_Task inputs_:

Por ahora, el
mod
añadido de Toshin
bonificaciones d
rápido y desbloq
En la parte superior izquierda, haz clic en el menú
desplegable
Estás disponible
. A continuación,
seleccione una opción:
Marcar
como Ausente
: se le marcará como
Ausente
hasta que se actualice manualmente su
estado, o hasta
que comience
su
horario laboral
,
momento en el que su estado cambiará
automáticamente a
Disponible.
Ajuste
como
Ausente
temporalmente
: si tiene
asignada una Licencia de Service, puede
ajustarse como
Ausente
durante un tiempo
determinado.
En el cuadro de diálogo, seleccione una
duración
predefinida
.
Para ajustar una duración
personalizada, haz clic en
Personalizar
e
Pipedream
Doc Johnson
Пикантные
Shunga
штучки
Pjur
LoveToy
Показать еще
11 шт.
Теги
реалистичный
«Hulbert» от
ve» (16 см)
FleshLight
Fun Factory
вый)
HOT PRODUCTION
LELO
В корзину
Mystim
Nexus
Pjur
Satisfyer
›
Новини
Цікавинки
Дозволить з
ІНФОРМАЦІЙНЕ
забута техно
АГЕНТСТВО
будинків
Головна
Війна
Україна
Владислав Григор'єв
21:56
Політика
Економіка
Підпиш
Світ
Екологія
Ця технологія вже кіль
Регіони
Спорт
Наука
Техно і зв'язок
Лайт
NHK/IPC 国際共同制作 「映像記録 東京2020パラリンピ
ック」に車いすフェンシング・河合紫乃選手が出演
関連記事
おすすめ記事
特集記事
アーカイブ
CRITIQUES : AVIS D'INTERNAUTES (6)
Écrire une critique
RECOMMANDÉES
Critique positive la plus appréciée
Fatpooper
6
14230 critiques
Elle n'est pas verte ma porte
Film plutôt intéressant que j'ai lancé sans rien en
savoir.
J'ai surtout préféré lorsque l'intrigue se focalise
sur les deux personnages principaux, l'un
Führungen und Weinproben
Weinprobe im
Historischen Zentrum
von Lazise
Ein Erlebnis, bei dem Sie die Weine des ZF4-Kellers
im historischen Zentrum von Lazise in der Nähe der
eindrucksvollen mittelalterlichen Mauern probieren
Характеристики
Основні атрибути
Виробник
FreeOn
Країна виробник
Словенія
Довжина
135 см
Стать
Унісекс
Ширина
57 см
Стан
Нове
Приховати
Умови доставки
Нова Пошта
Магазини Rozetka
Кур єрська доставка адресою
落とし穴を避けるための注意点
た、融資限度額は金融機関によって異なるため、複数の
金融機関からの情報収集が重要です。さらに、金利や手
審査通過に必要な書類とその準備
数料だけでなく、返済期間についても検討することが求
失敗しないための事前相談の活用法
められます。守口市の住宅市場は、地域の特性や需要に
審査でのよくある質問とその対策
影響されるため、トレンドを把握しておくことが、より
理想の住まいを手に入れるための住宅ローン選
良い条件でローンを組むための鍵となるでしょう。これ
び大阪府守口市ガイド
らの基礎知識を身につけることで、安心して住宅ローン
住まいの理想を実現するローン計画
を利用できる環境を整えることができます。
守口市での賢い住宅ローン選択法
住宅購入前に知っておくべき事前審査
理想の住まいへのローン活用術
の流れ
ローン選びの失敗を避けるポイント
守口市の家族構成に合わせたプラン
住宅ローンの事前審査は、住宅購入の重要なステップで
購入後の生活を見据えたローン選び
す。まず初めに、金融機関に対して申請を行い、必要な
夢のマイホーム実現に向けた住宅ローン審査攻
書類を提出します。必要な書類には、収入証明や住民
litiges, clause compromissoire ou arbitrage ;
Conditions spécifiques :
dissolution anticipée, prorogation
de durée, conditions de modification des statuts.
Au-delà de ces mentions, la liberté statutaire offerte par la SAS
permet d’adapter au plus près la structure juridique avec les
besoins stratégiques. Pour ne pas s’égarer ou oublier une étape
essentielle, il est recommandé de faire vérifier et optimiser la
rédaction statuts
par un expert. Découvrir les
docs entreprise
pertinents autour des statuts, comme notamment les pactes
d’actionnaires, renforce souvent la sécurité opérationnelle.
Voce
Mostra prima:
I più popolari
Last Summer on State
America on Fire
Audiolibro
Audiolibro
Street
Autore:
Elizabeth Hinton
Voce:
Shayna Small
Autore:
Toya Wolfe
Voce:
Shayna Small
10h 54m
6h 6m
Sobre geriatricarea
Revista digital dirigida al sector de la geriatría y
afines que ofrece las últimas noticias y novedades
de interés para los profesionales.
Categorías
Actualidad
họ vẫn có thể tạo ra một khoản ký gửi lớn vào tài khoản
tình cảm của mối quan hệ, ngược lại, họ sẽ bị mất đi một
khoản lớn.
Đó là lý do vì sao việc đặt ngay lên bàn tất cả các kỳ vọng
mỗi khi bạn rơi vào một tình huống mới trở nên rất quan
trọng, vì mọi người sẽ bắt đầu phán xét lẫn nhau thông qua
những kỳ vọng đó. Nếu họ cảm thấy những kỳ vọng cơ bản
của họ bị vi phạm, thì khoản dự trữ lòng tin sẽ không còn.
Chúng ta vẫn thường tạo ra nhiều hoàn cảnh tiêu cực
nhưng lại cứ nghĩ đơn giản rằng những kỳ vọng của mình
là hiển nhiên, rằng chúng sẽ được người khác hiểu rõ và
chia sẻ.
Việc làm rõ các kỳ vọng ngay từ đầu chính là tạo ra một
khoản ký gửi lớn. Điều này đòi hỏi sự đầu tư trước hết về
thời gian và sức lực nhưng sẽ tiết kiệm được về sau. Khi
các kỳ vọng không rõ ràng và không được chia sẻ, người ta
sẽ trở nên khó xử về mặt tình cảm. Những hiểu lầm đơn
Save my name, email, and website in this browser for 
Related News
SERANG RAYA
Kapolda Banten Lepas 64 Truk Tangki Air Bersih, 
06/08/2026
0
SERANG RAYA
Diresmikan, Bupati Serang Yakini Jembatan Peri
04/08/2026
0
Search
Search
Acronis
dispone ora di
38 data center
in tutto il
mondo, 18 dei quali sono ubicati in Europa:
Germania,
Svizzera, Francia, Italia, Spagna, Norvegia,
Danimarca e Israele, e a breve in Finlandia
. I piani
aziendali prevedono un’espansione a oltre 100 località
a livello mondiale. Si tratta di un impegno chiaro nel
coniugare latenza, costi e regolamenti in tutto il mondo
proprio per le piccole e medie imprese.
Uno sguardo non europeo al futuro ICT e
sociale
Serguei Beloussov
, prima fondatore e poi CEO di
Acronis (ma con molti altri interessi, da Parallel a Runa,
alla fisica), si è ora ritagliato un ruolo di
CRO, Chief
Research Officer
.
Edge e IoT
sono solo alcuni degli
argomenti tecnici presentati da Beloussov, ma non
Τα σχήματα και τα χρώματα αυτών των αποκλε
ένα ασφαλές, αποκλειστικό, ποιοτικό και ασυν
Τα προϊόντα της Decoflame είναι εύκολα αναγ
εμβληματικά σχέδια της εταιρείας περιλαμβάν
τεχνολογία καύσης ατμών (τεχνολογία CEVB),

_Directions for this task_:
Can you reproduce every line of the records above, word for word and in the same order?

_Exercise output_:
Por ahora, el
mod
añadido de Toshin
bonificaciones d
rápido y desbloq
En la parte superior izquierda, haz clic en el menú
desplegable
Estás disponible
. A continuación,
seleccione una opción:
Marcar
como Ausente
: se le marcará como
Ausente
hasta que se actualice manualmente su
estado, o hasta
que comience
su
horario laboral
,
momento en el que su estado cambiará
automáticamente a
Disponible.
Ajuste
como
Ausente
temporalmente
: si tiene
asignada una Licencia de Service, puede
ajustarse como
Ausente
durante un tiempo
determinado.
En el cuadro de diálogo, seleccione una
duración
predefinida
.
Para ajustar una duración
personalizada, haz clic en
Personalizar
e
Pipedream
Doc Johnson
Пикантные
Shunga
штучки
Pjur
LoveToy
Показать еще
11 шт.
Теги
реалистичный
«Hulbert» от
ve» (16 см)
FleshLight
Fun Factory
вый)
HOT PRODUCTION
LELO
В корзину
Mystim
Nexus
Pjur
Satisfyer
›
Новини
Цікавинки
Дозволить з
ІНФОРМАЦІЙНЕ
забута техно
АГЕНТСТВО
будинків
Головна
Війна
Україна
Владислав Григор'єв
21:56
Політика
Економіка
Підпиш
Світ
Екологія
Ця технологія вже кіль
Регіони
Спорт
Наука
Техно і зв'язок
Лайт
NHK/IPC 国際共同制作 「映像記録 東京2020パラリンピ
ック」に車いすフェンシング・河合紫乃選手が出演
関連記事
おすすめ記事
特集記事
アーカイブ
CRITIQUES : AVIS D'INTERNAUTES (6)
Écrire une critique
RECOMMANDÉES
Critique positive la plus appréciée
Fatpooper
6
14230 critiques
Elle n'est pas verte ma porte
Film plutôt intéressant que j'ai lancé sans rien en
savoir.
J'ai surtout préféré lorsque l'intrigue se focalise
sur les deux personnages principaux, l'un
Führungen und Weinproben
Weinprobe im
Historischen Zentrum
von Lazise
Ein Erlebnis, bei dem Sie die Weine des ZF4-Kellers
im historischen Zentrum von Lazise in der Nähe der
eindrucksvollen mittelalterlichen Mauern probieren
Характеристики
Основні атрибути
Виробник
FreeOn
Країна виробник
Словенія
Довжина
135 см
Стать
Унісекс
Ширина
57 см
Стан
Нове
Приховати
Умови доставки
Нова Пошта
Магазини Rozetka
Кур єрська доставка адресою
落とし穴を避けるための注意点
た、融資限度額は金融機関によって異なるため、複数の
金融機関からの情報収集が重要です。さらに、金利や手
審査通過に必要な書類とその準備
数料だけでなく、返済期間についても検討することが求
失敗しないための事前相談の活用法
められます。守口市の住宅市場は、地域の特性や需要に
審査でのよくある質問とその対策
影響されるため、トレンドを把握しておくことが、より
理想の住まいを手に入れるための住宅ローン選
良い条件でローンを組むための鍵となるでしょう。これ
び大阪府守口市ガイド
らの基礎知識を身につけることで、安心して住宅ローン
住まいの理想を実現するローン計画
を利用できる環境を整えることができます。
守口市での賢い住宅ローン選択法
住宅購入前に知っておくべき事前審査
理想の住まいへのローン活用術
の流れ
ローン選びの失敗を避けるポイント
守口市の家族構成に合わせたプラン
住宅ローンの事前審査は、住宅購入の重要なステップで
購入後の生活を見据えたローン選び
す。まず初めに、金融機関に対して申請を行い、必要な
夢のマイホーム実現に向けた住宅ローン審査攻
書類を提出します。必要な書類には、収入証明や住民
litiges, clause compromissoire ou arbitrage ;
Conditions spécifiques :
dissolution anticipée, prorogation
de durée, conditions de modification des statuts.
Au-delà de ces mentions, la liberté statutaire offerte par la SAS
permet d’adapter au plus près la structure juridique avec les
besoins stratégiques. Pour ne pas s’égarer ou oublier une étape
essentielle, il est recommandé de faire vérifier et optimiser la
rédaction statuts
par un expert. Découvrir les
docs entreprise
pertinents autour des statuts, comme notamment les pactes
d’actionnaires, renforce souvent la sécurité opérationnelle.
Voce
Mostra prima:
I più popolari
Last Summer on State
America on Fire
Audiolibro
Audiolibro
Street
Autore:
Elizabeth Hinton
Voce:
Shayna Small
Autore:
Toya Wolfe
Voce:
Shayna Small
10h 54m
6h 6m
Sobre geriatricarea
Revista digital dirigida al sector de la geriatría y
afines que ofrece las últimas noticias y novedades
de interés para los profesionales.
Categorías
Actualidad
họ vẫn có thể tạo ra một khoản ký gửi lớn vào tài khoản
tình cảm của mối quan hệ, ngược lại, họ sẽ bị mất đi một
khoản lớn.
Đó là lý do vì sao việc đặt ngay lên bàn tất cả các kỳ vọng
mỗi khi bạn rơi vào một tình huống mới trở nên rất quan
trọng, vì mọi người sẽ bắt đầu phán xét lẫn nhau thông qua
những kỳ vọng đó. Nếu họ cảm thấy những kỳ vọng cơ bản
của họ bị vi phạm, thì khoản dự trữ lòng tin sẽ không còn.
Chúng ta vẫn thường tạo ra nhiều hoàn cảnh tiêu cực
nhưng lại cứ nghĩ đơn giản rằng những kỳ vọng của mình
là hiển nhiên, rằng chúng sẽ được người khác hiểu rõ và
chia sẻ.
Việc làm rõ các kỳ vọng ngay từ đầu chính là tạo ra một
khoản ký gửi lớn. Điều này đòi hỏi sự đầu tư trước hết về
thời gian và sức lực nhưng sẽ tiết kiệm được về sau. Khi
các kỳ vọng không rõ ràng và không được chia sẻ, người ta
sẽ trở nên khó xử về mặt tình cảm. Những hiểu lầm đơn
Save my name, email, and website in this browser for 
Related News
SERANG RAYA
Kapolda Banten Lepas 64 Truk Tangki Air Bersih, 
06/08/2026
0
SERANG RAYA
Diresmikan, Bupati Serang Yakini Jembatan Peri
04/08/2026
0
Search
Search
Acronis
dispone ora di
38 data center
in tutto il
mondo, 18 dei quali sono ubicati in Europa:
Germania,
Svizzera, Francia, Italia, Spagna, Norvegia,
Danimarca e Israele, e a breve in Finlandia
. I piani
aziendali prevedono un’espansione a oltre 100 località
a livello mondiale. Si tratta di un impegno chiaro nel
coniugare latenza, costi e regolamenti in tutto il mondo
proprio per le piccole e medie imprese.
Uno sguardo non europeo al futuro ICT e
sociale
Serguei Beloussov
, prima fondatore e poi CEO di
Acronis (ma con molti altri interessi, da Parallel a Runa,
alla fisica), si è ora ritagliato un ruolo di
CRO, Chief
Research Officer
.
Edge e IoT
sono solo alcuni degli
argomenti tecnici presentati da Beloussov, ma non
Τα σχήματα και τα χρώματα αυτών των αποκλε
ένα ασφαλές, αποκλειστικό, ποιοτικό και ασυν
Τα προϊόντα της Decoflame είναι εύκολα αναγ
εμβληματικά σχέδια της εταιρείας περιλαμβάν
τεχνολογία καύσης ατμών (τεχνολογία CEVB),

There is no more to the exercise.